_Data shown_:
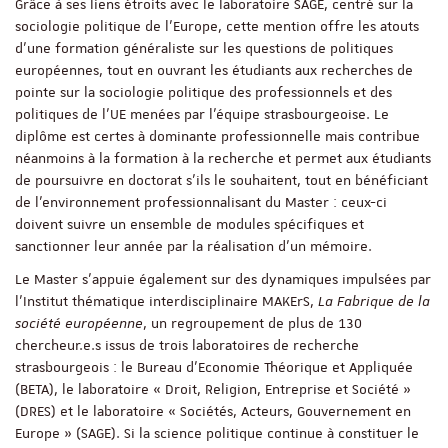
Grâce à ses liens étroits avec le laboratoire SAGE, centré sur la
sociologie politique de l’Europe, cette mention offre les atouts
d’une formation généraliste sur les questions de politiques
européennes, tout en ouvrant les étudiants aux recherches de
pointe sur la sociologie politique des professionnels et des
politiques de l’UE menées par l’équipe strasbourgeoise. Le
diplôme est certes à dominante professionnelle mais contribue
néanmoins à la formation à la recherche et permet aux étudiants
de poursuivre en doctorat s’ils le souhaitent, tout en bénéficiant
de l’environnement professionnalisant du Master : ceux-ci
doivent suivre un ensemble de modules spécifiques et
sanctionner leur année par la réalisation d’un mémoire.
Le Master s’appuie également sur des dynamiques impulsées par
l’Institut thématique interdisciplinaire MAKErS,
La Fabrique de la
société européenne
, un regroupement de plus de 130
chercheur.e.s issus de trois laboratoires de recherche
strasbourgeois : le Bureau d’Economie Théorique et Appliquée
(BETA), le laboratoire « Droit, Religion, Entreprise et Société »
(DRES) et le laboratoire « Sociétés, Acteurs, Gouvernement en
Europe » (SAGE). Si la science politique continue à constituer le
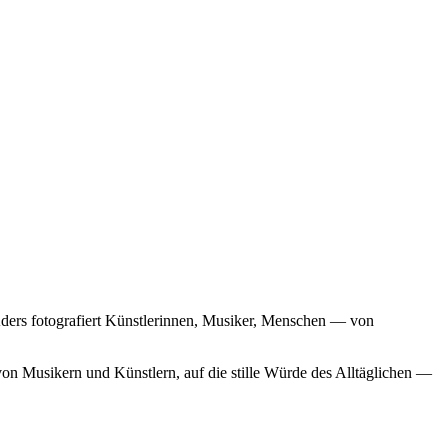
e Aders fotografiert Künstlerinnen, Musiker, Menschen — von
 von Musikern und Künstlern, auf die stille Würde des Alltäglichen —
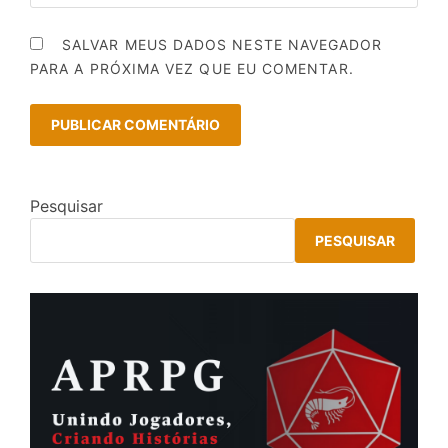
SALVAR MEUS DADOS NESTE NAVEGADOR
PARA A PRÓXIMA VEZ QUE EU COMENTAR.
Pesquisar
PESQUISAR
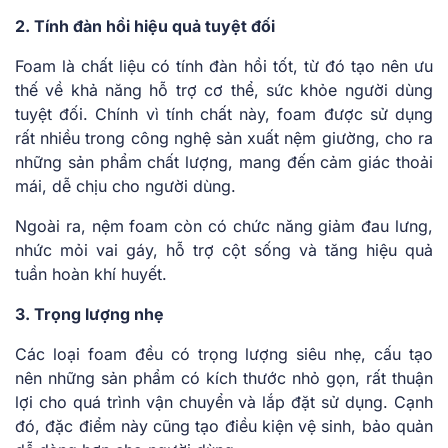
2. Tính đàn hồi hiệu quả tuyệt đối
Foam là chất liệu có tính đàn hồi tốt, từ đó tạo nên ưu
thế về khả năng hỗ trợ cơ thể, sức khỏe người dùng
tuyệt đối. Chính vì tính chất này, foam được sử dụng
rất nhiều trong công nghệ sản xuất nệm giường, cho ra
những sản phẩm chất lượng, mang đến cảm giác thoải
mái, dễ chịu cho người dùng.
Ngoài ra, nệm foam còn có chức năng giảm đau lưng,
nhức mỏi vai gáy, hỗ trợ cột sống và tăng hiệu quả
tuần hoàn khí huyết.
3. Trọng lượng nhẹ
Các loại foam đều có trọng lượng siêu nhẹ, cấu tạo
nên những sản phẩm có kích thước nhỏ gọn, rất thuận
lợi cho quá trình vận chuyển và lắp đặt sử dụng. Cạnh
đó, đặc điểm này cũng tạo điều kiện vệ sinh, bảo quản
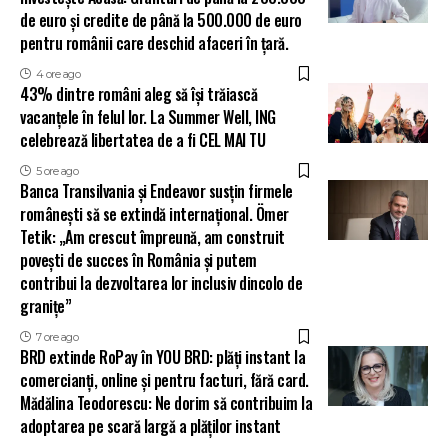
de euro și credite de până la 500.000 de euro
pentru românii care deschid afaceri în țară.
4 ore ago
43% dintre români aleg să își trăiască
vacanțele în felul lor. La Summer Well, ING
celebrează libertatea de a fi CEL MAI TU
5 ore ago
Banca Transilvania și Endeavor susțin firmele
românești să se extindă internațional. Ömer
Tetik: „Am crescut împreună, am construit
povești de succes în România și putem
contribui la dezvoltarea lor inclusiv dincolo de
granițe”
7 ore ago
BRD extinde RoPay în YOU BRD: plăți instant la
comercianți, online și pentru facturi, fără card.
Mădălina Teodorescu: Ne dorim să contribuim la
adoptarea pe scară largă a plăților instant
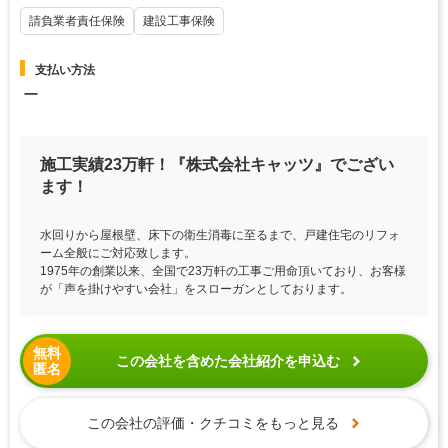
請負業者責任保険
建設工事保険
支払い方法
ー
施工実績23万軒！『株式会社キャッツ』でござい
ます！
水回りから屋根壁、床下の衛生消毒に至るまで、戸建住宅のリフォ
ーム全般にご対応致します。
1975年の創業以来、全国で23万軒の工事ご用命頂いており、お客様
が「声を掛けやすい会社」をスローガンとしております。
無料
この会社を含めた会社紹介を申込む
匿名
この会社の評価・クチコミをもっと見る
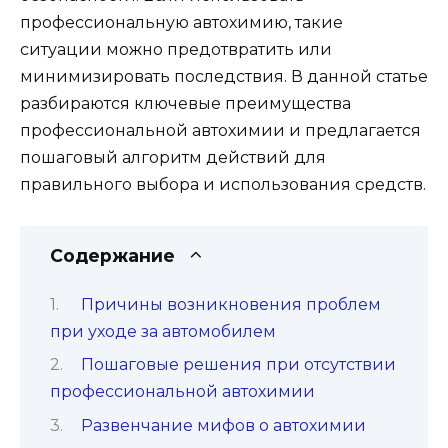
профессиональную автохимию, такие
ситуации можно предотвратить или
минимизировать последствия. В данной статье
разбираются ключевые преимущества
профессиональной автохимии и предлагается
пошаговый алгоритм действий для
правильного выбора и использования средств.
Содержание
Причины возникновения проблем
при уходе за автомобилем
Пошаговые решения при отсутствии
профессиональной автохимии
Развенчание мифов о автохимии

_Assigned task_: Starting at the line containing "профессиональную автохимию, такие" and ending at the end of the records, write those lines out again with "Содержание" switched to "Оглавление" and nothing else changed.

_Task response_:
профессиональную автохимию, такие
ситуации можно предотвратить или
минимизировать последствия. В данной статье
разбираются ключевые преимущества
профессиональной автохимии и предлагается
пошаговый алгоритм действий для
правильного выбора и использования средств.
Оглавление
Причины возникновения проблем
при уходе за автомобилем
Пошаговые решения при отсутствии
профессиональной автохимии
Развенчание мифов о автохимии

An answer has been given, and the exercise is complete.